Back in the old days we had a lot of moxie. We'd put on our best bib and tucker to straighten up and fly right - Heavens to Betsy!

Gee whillikers! Jumping Jehoshaphat! Holy moley! We were in like Flynn and living the life of Riley and even a regular guy couldn't accuse us of being a knucklehead, a nincompoop or a pill. Not for all the tea in China

Back in the old days, life used to be swell, but when's the last time anything was swell? Swell has gone the way of beehives, pageboys and the day of spats, knickers, fedoras, poodle skirts, saddle shoes and pedal pushers. Oh, my aching back. Kilroy was here, but he isn't anymore.

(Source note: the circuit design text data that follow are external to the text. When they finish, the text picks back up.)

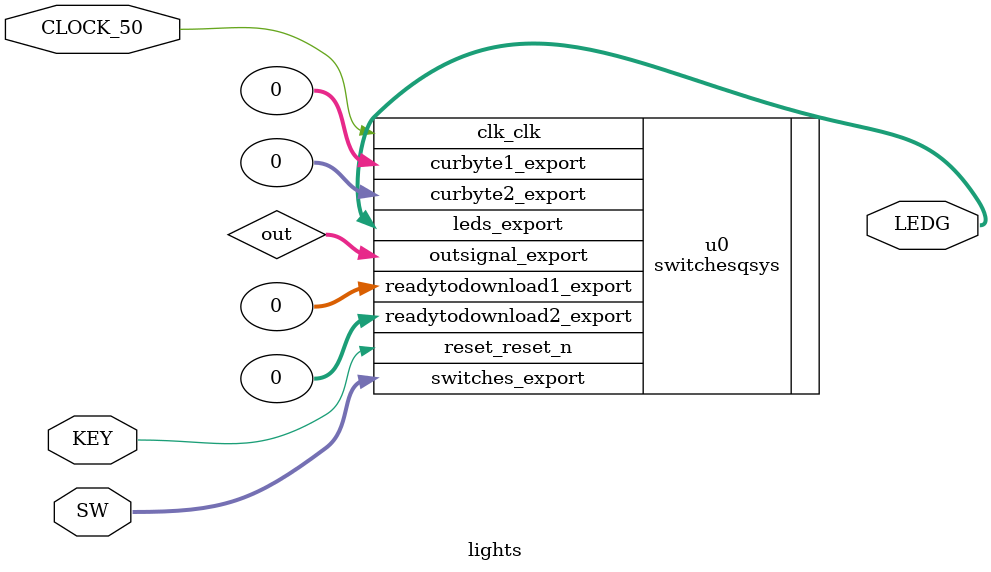
<source format=v>
module lights (CLOCK_50, SW, KEY, LEDG);
input CLOCK_50;
input [7:0] SW;
input [0:0] KEY;
output [7:0] LEDG;
// Instantiate the Nios II system module generated by the Qsys tool:
//switchesqsys NiosII (
//.clk_clk(CLOCK_50),
//.reset_reset_n(KEY),
//.switches_export(SW),
//.leds_export(LEDG));
wire [3:0]out;

    switchesqsys u0 (
        .clk_clk                 (CLOCK_50),                 //              clk.clk
        .reset_reset_n           (KEY),           //            reset.reset_n
        .switches_export         (SW),         //         switches.export
        .leds_export             (LEDG),             //             leds.export
        .readytodownload1_export (0), // readytodownload1.export
        .outsignal_export        (out),        //        outsignal.export
        .curbyte1_export         (0),         //         curbyte1.export
        .readytodownload2_export (0), // readytodownload2.export
        .curbyte2_export         (0)          //         curbyte2.export
    );

endmodule


//switchesqsys u0 (
//        .clk_clk         (<connected-to-clk_clk>),         //      clk.clk
//        .reset_reset_n   (<connected-to-reset_reset_n>),   //    reset.reset_n
//        .switches_export (<connected-to-switches_export>), // switches.export
//        .leds_export     (<connected-to-leds_export>)      //     leds.export
//    );

</source>
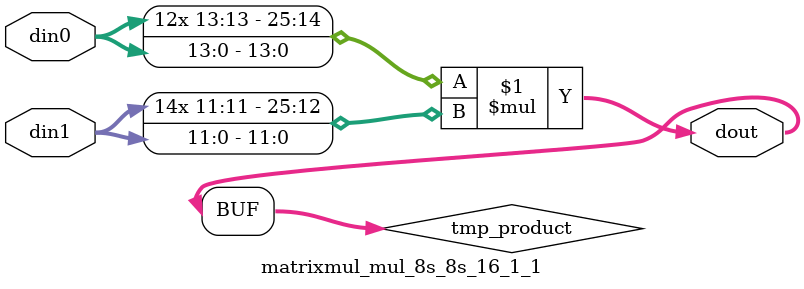
<source format=v>

`timescale 1 ns / 1 ps

 module matrixmul_mul_8s_8s_16_1_1(din0, din1, dout);
parameter ID = 1;
parameter NUM_STAGE = 0;
parameter din0_WIDTH = 14;
parameter din1_WIDTH = 12;
parameter dout_WIDTH = 26;

input [din0_WIDTH - 1 : 0] din0; 
input [din1_WIDTH - 1 : 0] din1; 
output [dout_WIDTH - 1 : 0] dout;

wire signed [dout_WIDTH - 1 : 0] tmp_product;



























assign tmp_product = $signed(din0) * $signed(din1);








assign dout = tmp_product;





















endmodule

</source>
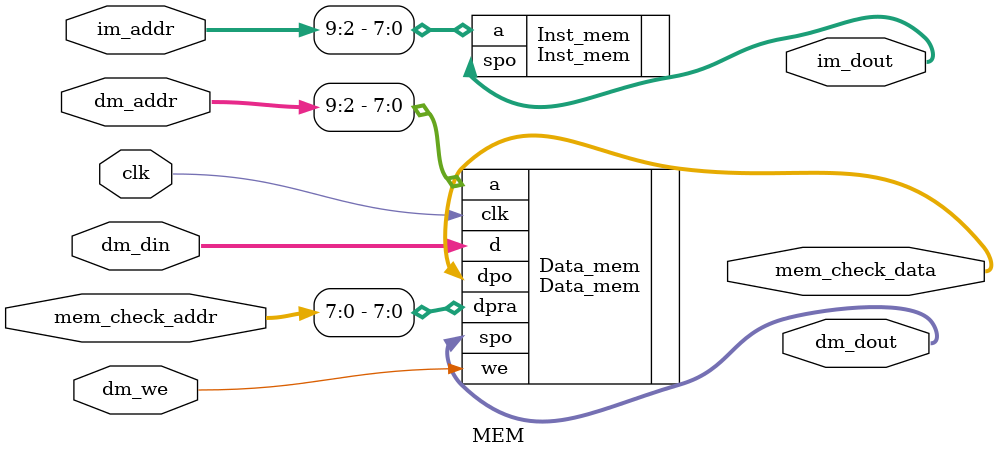
<source format=v>
module MEM(
    input clk,

    // MEM Data BUS with CPU
	// IM port
    input [31:0] im_addr,
    output [31:0] im_dout,
	
	// DM port
    input  [31:0] dm_addr,
    input dm_we,
    input  [31:0] dm_din,
    output [31:0] dm_dout,

    // MEM Debug BUS
    input [31:0] mem_check_addr,
    output [31:0] mem_check_data
);
   
   // TODO: Your IP here.
   // Remember that we need [9:2]?
   Inst_mem Inst_mem(
  .a(im_addr[9:2]),      // input wire [7 : 0] a
  .spo(im_dout)  // output wire [31 : 0] spo
);
   Data_mem Data_mem (
  .a(dm_addr[9:2]),        // input wire [7 : 0] a
  .d(dm_din),        // input wire [31 : 0] d
  .dpra(mem_check_addr[7:0]),  // input wire [7 : 0] dpra
  .clk(clk),    // input wire clk
  .we(dm_we),      // input wire we
  .spo(dm_dout),    // output wire [31 : 0] spo
  .dpo(mem_check_data)    // output wire [31 : 0] dpo
);

endmodule
</source>
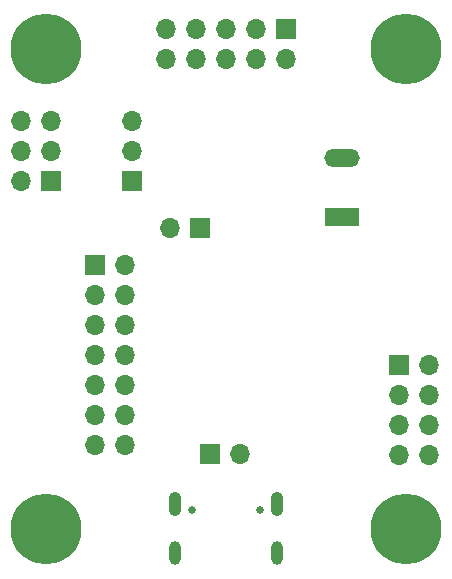
<source format=gbr>
%TF.GenerationSoftware,KiCad,Pcbnew,7.0.7-7.0.7~ubuntu23.04.1*%
%TF.CreationDate,2023-08-23T21:32:52+00:00*%
%TF.ProjectId,USBPDSINK01,55534250-4453-4494-9e4b-30312e6b6963,rev?*%
%TF.SameCoordinates,Original*%
%TF.FileFunction,Soldermask,Top*%
%TF.FilePolarity,Negative*%
%FSLAX46Y46*%
G04 Gerber Fmt 4.6, Leading zero omitted, Abs format (unit mm)*
G04 Created by KiCad (PCBNEW 7.0.7-7.0.7~ubuntu23.04.1) date 2023-08-23 21:32:52*
%MOMM*%
%LPD*%
G01*
G04 APERTURE LIST*
%ADD10R,3.000000X1.500000*%
%ADD11O,3.000000X1.500000*%
%ADD12C,6.000000*%
%ADD13R,1.700000X1.700000*%
%ADD14O,1.700000X1.700000*%
%ADD15C,0.650000*%
%ADD16O,1.000000X2.000000*%
%ADD17O,1.050000X2.100000*%
G04 APERTURE END LIST*
D10*
%TO.C,J7*%
X35200000Y36600000D03*
D11*
X35200000Y41600000D03*
%TD*%
D12*
%TO.C,M3*%
X10160000Y10160000D03*
%TD*%
D13*
%TO.C,J2*%
X30475000Y52500000D03*
D14*
X30475000Y49960000D03*
X27935000Y52500000D03*
X27935000Y49960000D03*
X25395000Y52500000D03*
X25395000Y49960000D03*
X22855000Y52500000D03*
X22855000Y49960000D03*
X20315000Y52500000D03*
X20315000Y49960000D03*
%TD*%
D13*
%TO.C,JP3*%
X17400000Y39675000D03*
D14*
X17400000Y42215000D03*
X17400000Y44755000D03*
%TD*%
D13*
%TO.C,J4*%
X10600000Y39655000D03*
D14*
X8060000Y39655000D03*
X10600000Y42195000D03*
X8060000Y42195000D03*
X10600000Y44735000D03*
X8060000Y44735000D03*
%TD*%
D13*
%TO.C,J5*%
X24000000Y16570000D03*
D14*
X26540000Y16570000D03*
%TD*%
D12*
%TO.C,M2*%
X40640000Y50800000D03*
%TD*%
%TO.C,M1*%
X10160000Y50800000D03*
%TD*%
D13*
%TO.C,J3*%
X40000000Y24100000D03*
D14*
X42540000Y24100000D03*
X40000000Y21560000D03*
X42540000Y21560000D03*
X40000000Y19020000D03*
X42540000Y19020000D03*
X40000000Y16480000D03*
X42540000Y16480000D03*
%TD*%
D13*
%TO.C,J6*%
X14255000Y32525000D03*
D14*
X16795000Y32525000D03*
X14255000Y29985000D03*
X16795000Y29985000D03*
X14255000Y27445000D03*
X16795000Y27445000D03*
X14255000Y24905000D03*
X16795000Y24905000D03*
X14255000Y22365000D03*
X16795000Y22365000D03*
X14255000Y19825000D03*
X16795000Y19825000D03*
X14255000Y17285000D03*
X16795000Y17285000D03*
%TD*%
D12*
%TO.C,M4*%
X40640000Y10160000D03*
%TD*%
D13*
%TO.C,JP1*%
X23150000Y35650000D03*
D14*
X20610000Y35650000D03*
%TD*%
D15*
%TO.C,J1*%
X28290000Y11815000D03*
X22510000Y11815000D03*
D16*
X29720000Y8135000D03*
X21080000Y8135000D03*
D17*
X29720000Y12315000D03*
X21080000Y12315000D03*
%TD*%
M02*

</source>
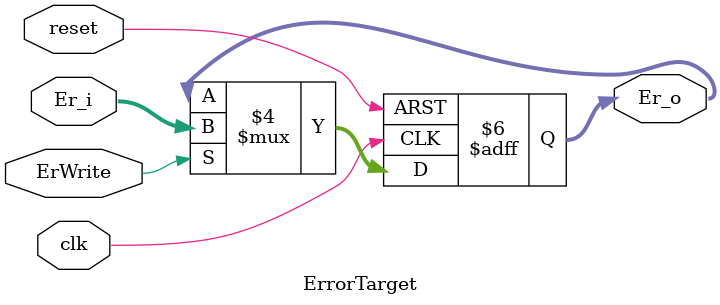
<source format=v>
`timescale 1ns / 1ps

module ErrorTarget(reset, clk, ErWrite, Er_i, Er_o);
    //Input Clock Signals
    input reset;             
    input clk;
    //Input Control Signals             
    input ErWrite;
    //Input PC             
    input [4:0] Er_i;
    //Output PC  
    output reg [4:0] Er_o; 
    
    initial begin
        Er_o <= 0;
    end


always@(posedge reset or posedge clk)
    begin
        if(reset) begin
            Er_o <= 0;
        end else if (ErWrite) begin
            Er_o <= Er_i;
        end else begin
            Er_o <= Er_o;
        end
    end
endmodule
</source>
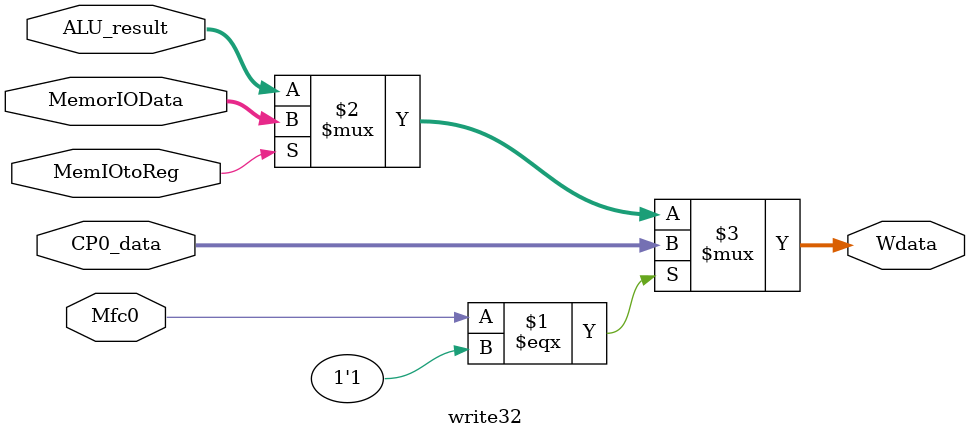
<source format=v>
`timescale 1ns / 1ps


module write32(
  input [31:0] MemorIOData,//´Ó´æ´¢Æ÷»òÕßIOÉè±¸¶Á³öµÄÊý¾Ý
  input [31:0] ALU_result,//ALUÔËËãÆ÷µÄÔËËã½á¹û
  input [31:0] CP0_data,//CP0ÒªÐ´Èë¼Ä´æÆ÷µÄÊý¾Ý
  input MemIOtoReg,//Ð´ÐÅºÅ
  input Mfc0,//CP0Ð´¼Ä´æÆ÷
  
  output [31:0] Wdata//×îÖÕÐ´µÄÊý¾Ý
);

  assign Wdata = (Mfc0===1'b1) ? CP0_data : MemIOtoReg ? MemorIOData : ALU_result;
endmodule

</source>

We wake up from what surely has been just a short nap and before we can say, "Well, I'll be a monkey's uncle! This is a fine kettle of fish!" - we discover that the words we grew up with, the words that seemed as omnipresent as oxygen have vanished with scarcely a notice from our tongues and our pens and our keyboards.

Poof, go the words of our youth, the words we've left behind. We blink, and they're gone. Where have all those phrases gone?

Long gone: Pshaw! The milkman did it. Hey, it's your nickel. Don't forget to pull the chain. Knee high to a grasshopper. Well, fiddlesticks! Going like sixty. I'll see you in the funny papers. Don't take any wooden nickels. Heavens to Murgatroyd!

It turns out there are more of these lost words and expressions than Carter has liver pills. This can be disturbing stuff! We of a certain age have been blessed to live in changing times.

For a child, each new word is like a shiny toy, a toy that has no age. We at the other end of the chronological arc have the advantage of remembering there are words that once did not exist and there were words that once strutted their hour upon the earthly stage. Now they are heard no more, except in our collective memory. It's one of the greatest advantages of aging.

See ya later, alligator.

Friday, 21 April 2017

Writing Quotations

What really knocks me out is a book that, when you're all done reading it, you wish the author that wrote it was a terrific friend of yours and you could call him up on the phone whenever you felt like it. That doesn't happen much, though.
-- J. D. Salinger

(I have to add that I sometimes wish I'd written a book, or even a line, that knocks me out!